:: SELECTED TEXT ::

I’ve translated the reference C implementation of the QOA format to Jai.

The project page will kept up to date as it changes over time, so for this post I wanted to add some context and thoughts on how it went and where I’d like to go with it.

Motivation #

I was inspired to translate the qoa reference implementation to Jai by Raylib and MoonWorks. Both frameworks support the qoa format as audio sources (both using the reference C implementation).

Because I am interested in adding compressed audio support to wpak, and I am satisfied with the quality of Qoa; I thought translating the Qoa reference C implementation to Jai would be interesting and useful project while maintaining a single language implementation for the wpak module and cli tool.

Process #

The simplicity and conciseness of the reference implementation was encouraging, and I’m happy it was as straight forward as I figured it would be. Jai and C are quite different, but C has some universality to it that makes things almost automatic.

The process was essentially to copy each part of qoa.h and line by line convert it to valid Jai.

However this was not quite enough!

:::
:: TASK INPUT ::

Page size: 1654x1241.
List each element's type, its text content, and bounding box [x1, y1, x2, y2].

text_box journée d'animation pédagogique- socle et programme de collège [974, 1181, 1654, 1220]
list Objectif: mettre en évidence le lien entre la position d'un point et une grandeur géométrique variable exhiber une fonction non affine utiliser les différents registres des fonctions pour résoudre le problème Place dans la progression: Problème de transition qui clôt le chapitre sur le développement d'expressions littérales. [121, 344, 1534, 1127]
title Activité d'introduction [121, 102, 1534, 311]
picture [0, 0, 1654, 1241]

:::

*WHAT TO DO:*
[1] In the post on translating QOA to Jai, recast the paragraph beginning "Because I am interested in adding compressed audio support" as a short bulleted list that keeps its main facts.
[2] Edit the entries, replacing "bounding box" with "enclosing rectangle" and leaving everything else unchanged.
The post and the entries are unrelated material.

*OUTPUTS BY TASK:*
[1]
- The author wants to add compressed audio support to wpak.
- The author is satisfied with the quality of Qoa.
- Translating the Qoa reference C implementation to Jai seemed like an interesting and useful project.
- It would keep the wpak module and CLI tool in a single language.

[2]
Page size: 1654x1241.
List each element's type, its text content, and enclosing rectangle [x1, y1, x2, y2].

text_box journée d'animation pédagogique- socle et programme de collège [974, 1181, 1654, 1220]
list Objectif: mettre en évidence le lien entre la position d'un point et une grandeur géométrique variable exhiber une fonction non affine utiliser les différents registres des fonctions pour résoudre le problème Place dans la progression: Problème de transition qui clôt le chapitre sur le développement d'expressions littérales. [121, 344, 1534, 1127]
title Activité d'introduction [121, 102, 1534, 311]
picture [0, 0, 1654, 1241]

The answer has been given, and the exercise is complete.